Designing public administration to be more modern, agile and citizen-centred through digitalisation, while at the same time increasing the success of digital start-ups: this is the aim of the Startups4State project, which has been running at the University of Bayreuth since March 2026. Funded by the bidt, three Bayreuth professors are collaborating in an interdisciplinary synergy to advance digital state administration.
“There are still many structural and cultural hurdles in cooperation between public administration and digital start-ups. Public authorities must primarily act in a legally compliant, low‑risk and citizen‑oriented manner, while start-ups are able to develop innovative digital solutions quickly and respond flexibly to new requirements. These differing strengths make cooperation demanding, yet they also demonstrate the potential that emerges when both sides bring together their perspectives and expertise,” says Prof. Dr. Anna Maria Oberländer, Junior Professor of Information Systems and Digital Transformation at the University of Bayreuth and one of the initiators of the research project. Together with Prof. Dr. Matthias Baum (Chair of Business Administration XVI – Entrepreneurship and Digital Business Models) and Prof. Dr. Christoph Krönke Lieb (Chair of Public Law, Economic Administrative Law, Sustainability and Technology Law), Oberländer will first analyse systematic needs as well as socio‑technical, entrepreneurial and legal requirements from both public administration and digital start-ups. Based on this, the team will develop practice-oriented tools to promote successful start-up–state cooperation.

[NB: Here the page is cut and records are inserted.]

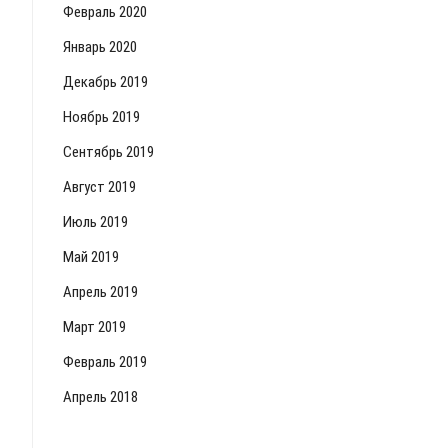
Февраль 2020
Январь 2020
Декабрь 2019
Ноябрь 2019
Сентябрь 2019
Август 2019
Июль 2019
Май 2019
Апрель 2019
Март 2019
Февраль 2019
Апрель 2018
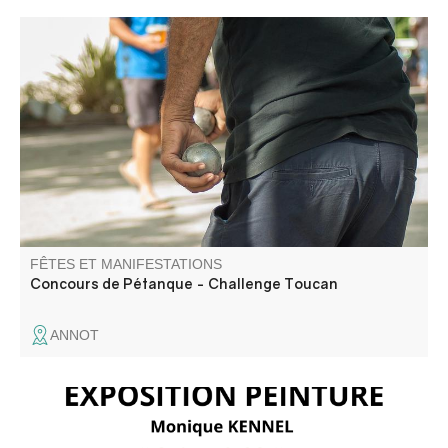
Concours en triplettes constituées organisé par le Comité
des fêtes. Restauration et buvette sur place
FÊTES ET MANIFESTATIONS
Concours de Pétanque - Challenge Toucan
ANNOT
Monique Kennel présente sa nouvelle exposition "Reliefs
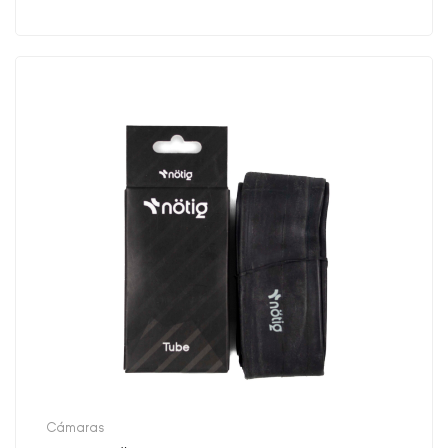
Cámaras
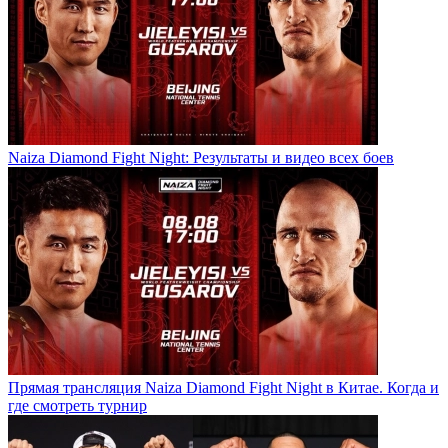
Naiza Diamond Fight Night: Результаты и видео всех боев
Прямая трансляция Naiza Diamond Fight Night в Китае. Когда и
где смотреть турнир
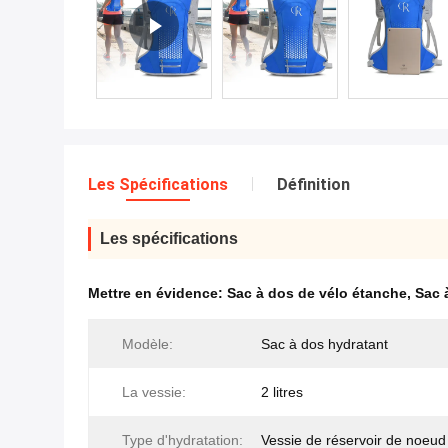
Les Spécifications
Définition
Les spécifications
Mettre en évidence:
Sac à dos de vélo étanche
,
Sac 
Modèle:
Sac à dos hydratant
La vessie:
2 litres
Type d'hydratation:
Vessie de réservoir de noeud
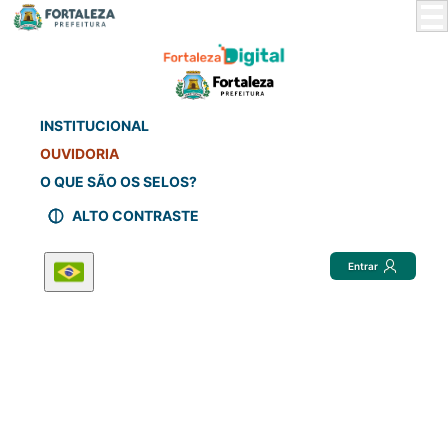
Skip
to
Main
Content
INSTITUCIONAL
OUVIDORIA
O QUE SÃO OS SELOS?
ALTO CONTRASTE
Entrar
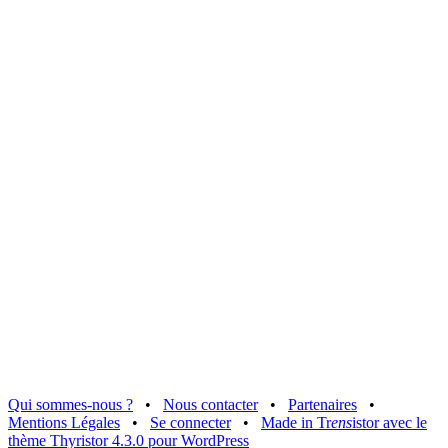
Qui sommes-nous ?
•
Nous contacter
•
Partenaires
•
Mentions Légales
•
Se connecter
•
Made in Tr
ens
istor avec le
thème Thyristor 4.3.0 pour WordPress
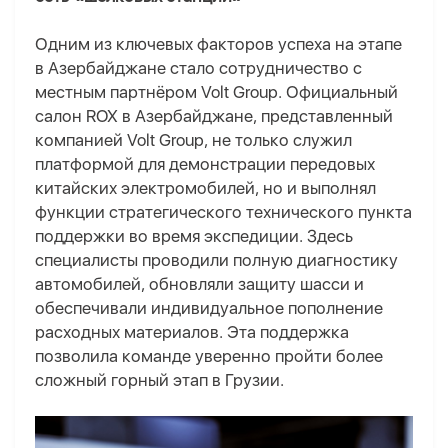
Одним из ключевых факторов успеха на этапе
в Азербайджане стало сотрудничество с
местным партнёром Volt Group. Официальный
салон ROX в Азербайджане, представленный
компанией Volt Group, не только служил
платформой для демонстрации передовых
китайских электромобилей, но и выполнял
функции стратегического технического пункта
поддержки во время экспедиции. Здесь
специалисты проводили полную диагностику
автомобилей, обновляли защиту шасси и
обеспечивали индивидуальное пополнение
расходных материалов. Эта поддержка
позволила команде уверенно пройти более
сложный горный этап в Грузии.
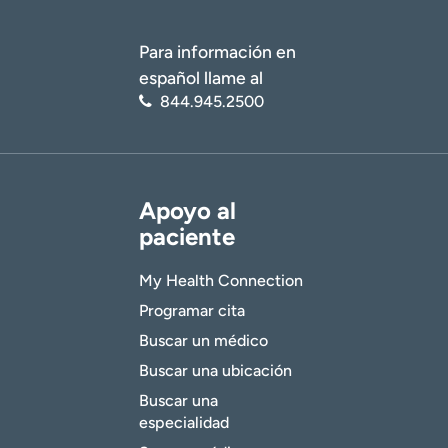
Para información en
español llame al
844.945.2500
Apoyo al
paciente
My Health Connection
Programar cita
Buscar un médico
Buscar una ubicación
Buscar una
especialidad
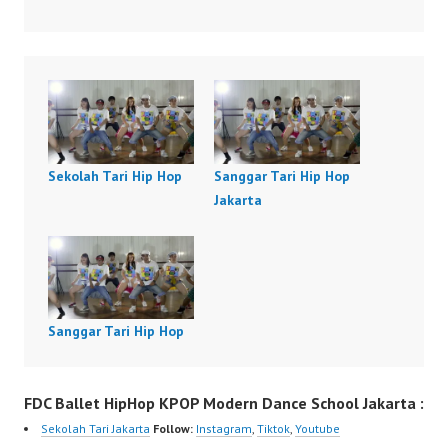
Sekolah Tari Hip Hop
Sanggar Tari Hip Hop
Jakarta
Sanggar Tari Hip Hop
FDC Ballet HipHop KPOP Modern Dance School Jakarta :
Sekolah Tari Jakarta
Follow:
Instagram
,
Tiktok
,
Youtube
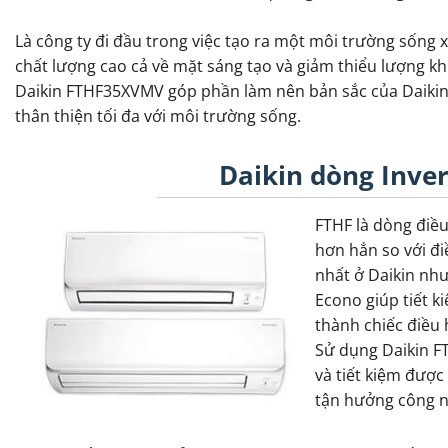
Là công ty đi đầu trong việc tạo ra một môi trường sống 
chất lượng cao cả về mặt sáng tạo và giảm thiểu lượng kh
Daikin FTHF35XVMV góp phần làm nên bản sắc của Daikin: c
thân thiện tối đa với môi trường sống.
Daikin dòng Inver
FTHF là dòng điều
hơn hẳn so với đi
nhất ở Daikin như
Econo giúp tiết 
thành chiếc điều 
Sử dụng Daikin F
và tiết kiệm được
tận hưởng công n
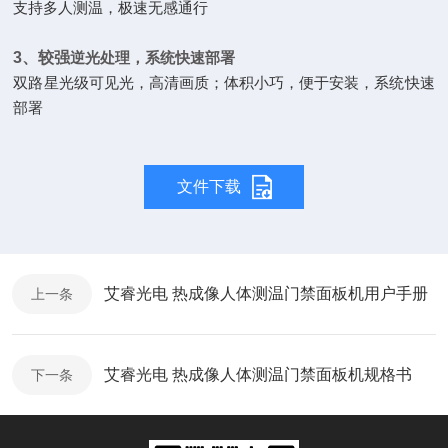
支持多人测温，极速无感通行
3、较强
逆光处理，系统快速部署
双路星光级可见光，高清画质；体积小巧，便于安装，系统快速
部署
文件下载
艾睿光电 热成像人体测温门禁面板机用户手册
上一条
艾睿光电 热成像人体测温门禁面板机规格书
下一条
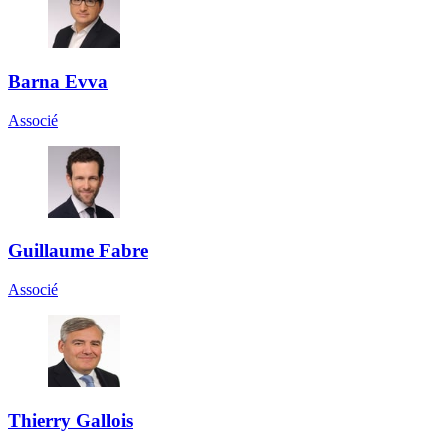
Barna Evva
Associé
Guillaume Fabre
Associé
Thierry Gallois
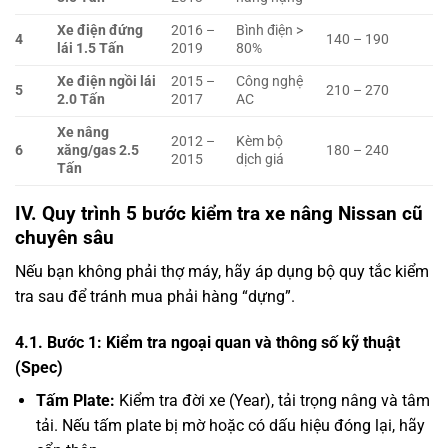
Xe điện đứng
2016 –
Bình điện >
4
140 – 190
lái 1.5 Tấn
2019
80%
Xe điện ngồi lái
2015 –
Công nghệ
5
210 – 270
2.0 Tấn
2017
AC
Xe nâng
2012 –
Kèm bộ
6
xăng/gas 2.5
180 – 240
2015
dịch giá
Tấn
IV. Quy trình 5 bước kiểm tra xe nâng Nissan cũ
chuyên sâu
Nếu bạn không phải thợ máy, hãy áp dụng bộ quy tắc kiểm
tra sau để tránh mua phải hàng “dựng”.
4.1. Bước 1: Kiểm tra ngoại quan và thông số kỹ thuật
(Spec)
Tấm Plate:
Kiểm tra đời xe (Year), tải trọng nâng và tâm
tải. Nếu tấm plate bị mờ hoặc có dấu hiệu đóng lại, hãy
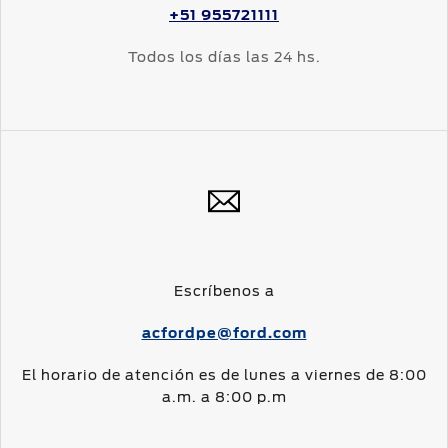
+51 955721111
Todos los días las 24 hs.
Escríbenos a
acfordpe@ford.com
El horario de atención es de lunes a viernes de 8:00
a.m. a 8:00 p.m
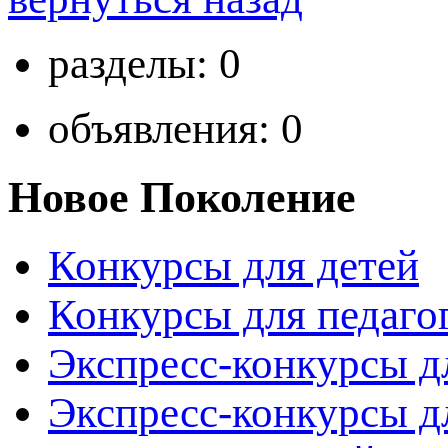
разделы: 0
объявления: 0
Новое Поколение
Конкурсы для детей
Конкурсы для педаго
Экспресс-конкурсы д
Экспресс-конкурсы д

“We are relying on scientifically grounded, interdisciplinary approaches that address the innovation needs of public administration and the growth objectives of digital start-ups, thereby accelerating digital transformation. The project thus lays the foundations for a modern, innovative public administration and for strengthening digital start-ups in Bavaria and Germany,” says Baum.
A central component of the project is the support of concrete pilot collaborations within a regulatory sandbox – a protected environment in which partners can test new technologies for compliance with legal requirements and their own needs before official launch. “These real-world testing environments make it possible to implement innovation projects together with partners from public administration and start‑ups under realistic conditions, to make obstacles visible straight away and to derive effective solutions,” explains Krönke Lieb. The interdisciplinary consortium at the University of Bayreuth – uniting information systems, entrepreneurship and law – acts as a link between public institutions and digital start-ups. With the University of Bayreuth as a central innovation partner, Startups4State thus represents a decisive step towards a high‑performing, modern state administration.